ЗАДАНИЕ 1: Из скольких частей, по словам Сапрыкина в интервью о проекте «Полка», состоит мир каждой книги?
ЗАДАНИЕ 2: Напишите продолжение интервью о проекте «Полка», начиная сразу после последней реплики.

ИСХОДНЫЙ ТЕКСТ:
====

Сапрыкин: Тут у меня никакого алиби нет. Да, мы действительно пытаемся что-то объяснить про русскую классику. Да, поскольку эти книги и их авторы — предмет очень пристрастного и напряженного интереса и традиция этого интереса измеряется даже не десятилетиями, а веками, то, в общем, понятно, что с чьей-нибудь точки зрения мы что-то сделаем неправильно. Ничего не поделаешь. Единственное, что немного нас оправдывает, — мы очень старались не городить отсебятину и не делать вид, что мы всё это сами впервые придумали. «Полка» — это не про то, что Лев Оборин, Лена Макеенко, Варя Бабицкая или я напишем собственную интерпретацию «Онегина»; это во многом попытка ввести в онлайн-пространство источники и имена, которые в нем не представлены. Мы стараемся транслировать то, что по поводу наших книг думали Эйхенбаум, Шкловский, Лотман, Юрий Манн, другие великие умы; мы тщательно на них ссылаемся.

Горалик: Как решалось, каким будет мир каждой книги на «Полке»?

Сапрыкин: Он состоит из трех частей. Первая часть, статья о книге, состоит из некоторого обязательного набора вопросов, почти википедийного. Это введение в контекст: когда книга возникла, при каких обстоятельствах, что происходило на тот момент в жизни автора и вокруг него, как обстояли дела с публикацией, как ее приняли, каким языком все это написано, что в этом языке, жанре, форме нового — и так далее. Вторая часть, тоже более-менее обязательная, — визуальная. Мы пытаемся очень многое рассказать через картинки, дать посмотреть на то, что имеет прямое отношение к тексту, — от рукописи или первых публикаций до реалий, упомянутых в тексте. А третья часть — это, как у фигуристов, произвольная программа: тут уже автор «Полки» пытается на свой страх и риск определить, что именно про эту книжку стоит рассказать.

Горалик: Почему так важен формат вопросов и ответов?

====

ИЗВЛЕЧЁННЫЕ ДАННЫЕ:

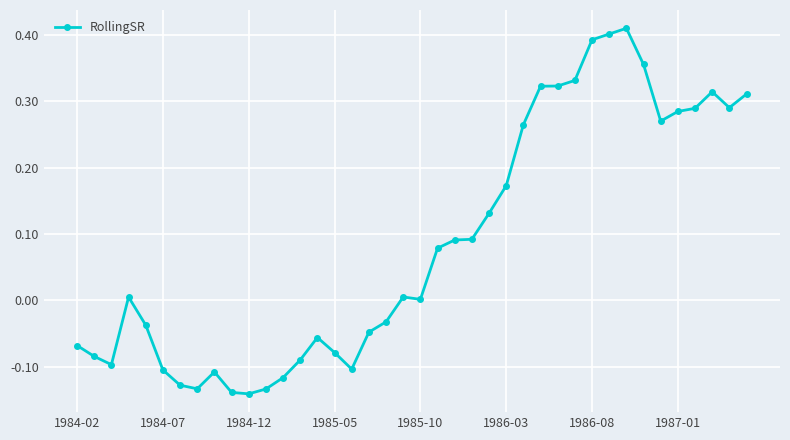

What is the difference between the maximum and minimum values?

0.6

====

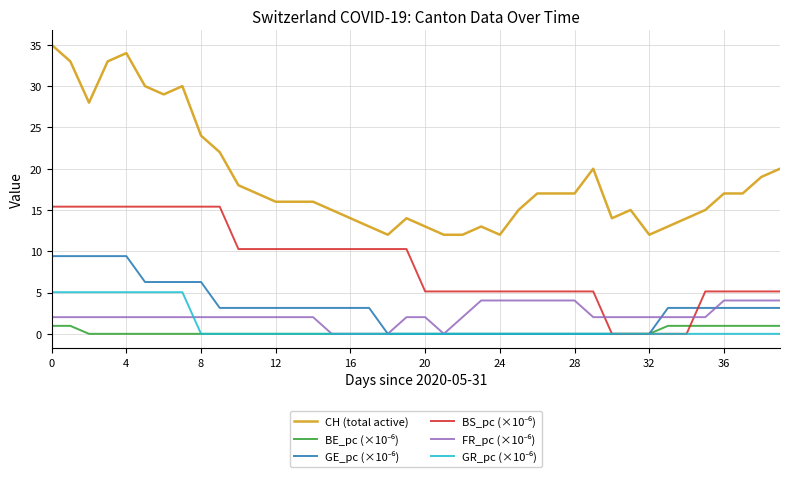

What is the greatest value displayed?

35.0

====

ПОЛЕ ОТВЕТА 1: Из трех частей: статьи о книге, визуальной части и произвольной программы автора.

ПОЛЕ ОТВЕТА 2:
Сапрыкин: Это попытка выстроить воображаемый диалог, происходящий в голове любознательного читателя. Это вопросы, которые он, читатель, наверное, мог бы сформулировать, но не знал, кому их задать; это, наконец, похоже на вопросы о литературе, которые люди задают нашему редактору Леве Оборину на сайте The Question. «Что такое онегинская строфа?», «Как Пушкин зашифровывал своих друзей и знакомых в своих произведениях?», «Почему история Татьяны производила такое шокирующее впечатление на современников?» — и так далее. Я бы сказал, что у всех этих вопросов есть одна сверхзадача — она, мне кажется, имеет просто принципиальную важность для «Полки» в целом: не хочу здесь употреблять слово «мы», хотя в какой-то мере, наверное, и «мы» тоже, но, в первую очередь, наши любознательные читатели (даже те, которые не рубились на перемене в смартфон) все-таки приучены школой или жизнью смотреть на священного монстра русской классики как на некоторый бронзовый памятник, приехавший откуда-то из вечности в неизменном виде. Можно на него любовно взирать, можно видеть в нем какого-то мамонта, который всех нас топчет, можно сдувать пылинки или пытаться разломать этот памятник, залезть к нему внутрь и посмотреть, как он устроен. Так или иначе, некоторый такой монумент, который весь состоит из непонятно откуда взявшейся, данной нам испокон веков традиции.

Горалик: Восковая персона?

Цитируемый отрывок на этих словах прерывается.